Contemplating trees, out walking the dog last weekend, I was struck by a line of them that have been ‘managed’.

And the reason is evident lying on the ground – a great big one that fell last year on a windy day. Without having chunks periodically lopped off them, they’d get too big and too unwieldy for the park authorities.
I was struck by the fact that mighty as they are – each with the same impressive twisted pattern in their hefty trunks – they were all different shapes and had been chopped back in different places. The results were fundamentally not that shapely. They’re impressive and large, but a bit misshapen and not all that handsome in truth. And my eye was drawn to one that visibly had had a big bough lopped off it.

I felt a bit sorry for this tree. What had it done to deserve such a hacking with a chainsaw. And this set me thinking about life… looked at more closely all the older trees were misshapen.
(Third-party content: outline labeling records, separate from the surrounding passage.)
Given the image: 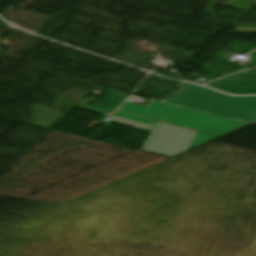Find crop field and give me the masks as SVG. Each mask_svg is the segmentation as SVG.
<instances>
[{
  "instance_id": "crop-field-1",
  "label": "crop field",
  "mask_w": 256,
  "mask_h": 256,
  "mask_svg": "<svg viewBox=\"0 0 256 256\" xmlns=\"http://www.w3.org/2000/svg\"><path fill=\"white\" fill-rule=\"evenodd\" d=\"M115 116L154 126L157 120L198 131L188 150L250 124L151 100L147 107L126 102Z\"/></svg>"
},
{
  "instance_id": "crop-field-2",
  "label": "crop field",
  "mask_w": 256,
  "mask_h": 256,
  "mask_svg": "<svg viewBox=\"0 0 256 256\" xmlns=\"http://www.w3.org/2000/svg\"><path fill=\"white\" fill-rule=\"evenodd\" d=\"M177 86L182 89L161 101L256 124V96L230 97L185 82Z\"/></svg>"
},
{
  "instance_id": "crop-field-3",
  "label": "crop field",
  "mask_w": 256,
  "mask_h": 256,
  "mask_svg": "<svg viewBox=\"0 0 256 256\" xmlns=\"http://www.w3.org/2000/svg\"><path fill=\"white\" fill-rule=\"evenodd\" d=\"M112 122L151 131L141 150L173 157L187 151L196 131L173 126L157 121L154 127L129 121L118 117H110Z\"/></svg>"
},
{
  "instance_id": "crop-field-4",
  "label": "crop field",
  "mask_w": 256,
  "mask_h": 256,
  "mask_svg": "<svg viewBox=\"0 0 256 256\" xmlns=\"http://www.w3.org/2000/svg\"><path fill=\"white\" fill-rule=\"evenodd\" d=\"M206 86L238 95L256 94V70L250 69L214 82Z\"/></svg>"
},
{
  "instance_id": "crop-field-5",
  "label": "crop field",
  "mask_w": 256,
  "mask_h": 256,
  "mask_svg": "<svg viewBox=\"0 0 256 256\" xmlns=\"http://www.w3.org/2000/svg\"><path fill=\"white\" fill-rule=\"evenodd\" d=\"M127 93L118 92L114 90H108L104 97L93 105H88L79 102L77 106L89 108L92 110L104 112L110 114L113 112L127 97Z\"/></svg>"
},
{
  "instance_id": "crop-field-6",
  "label": "crop field",
  "mask_w": 256,
  "mask_h": 256,
  "mask_svg": "<svg viewBox=\"0 0 256 256\" xmlns=\"http://www.w3.org/2000/svg\"><path fill=\"white\" fill-rule=\"evenodd\" d=\"M254 49H256V45H253V44H247V43H244V44H237L235 47H233L232 49H230L228 52L226 53H223L220 57H218L215 61L216 62H222V63H228V64H232V62H229V61H224L223 58L228 54H234L236 55V53H239V52H248L250 53L251 51H253Z\"/></svg>"
},
{
  "instance_id": "crop-field-7",
  "label": "crop field",
  "mask_w": 256,
  "mask_h": 256,
  "mask_svg": "<svg viewBox=\"0 0 256 256\" xmlns=\"http://www.w3.org/2000/svg\"><path fill=\"white\" fill-rule=\"evenodd\" d=\"M248 61L255 62L256 63V51L252 54V56L249 58Z\"/></svg>"
},
{
  "instance_id": "crop-field-8",
  "label": "crop field",
  "mask_w": 256,
  "mask_h": 256,
  "mask_svg": "<svg viewBox=\"0 0 256 256\" xmlns=\"http://www.w3.org/2000/svg\"><path fill=\"white\" fill-rule=\"evenodd\" d=\"M256 69V68H255Z\"/></svg>"
}]
</instances>
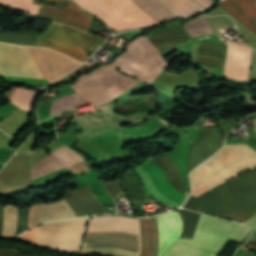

They all stood dignified and tall (except the big one now on its back sawn into pieces) but all of them had been trimmed, twisted and bent out of shape by park life.
There were smaller ones which were still perky and largely symmetrical (here’s one with the dog looking on)…

…but the big ones had all had branches which had been cut back and shapes distorted by arrested growth and long life.
And so with trees it seems to me with people. As I looked at the first tree that caught my eye, with its circled chopped bough, it made me think of my own career and life.
Lots of things I have branched out into have come to an end. Jobs and projects either outgrown by new activities or chopped off by life’s ever-active lopping shears. The odd big life branch has even been hacked off against my wishes like that chainsawed bough. My tree is getting more and more twisted and gnarled – but above all distinctive and different with the passage of time.
Big old trees are products of their environment; and when that environment includes people they get shaped, pruned, lopped, frustrated and ultimately felled. But the individual branches matter less over time.

Old trees stand as evidence of perseverance in all conditions. We may be less pretty as we age, but our many years of adaptation and growth, and the storms and setbacks we have weathered ultimately make us much more interesting.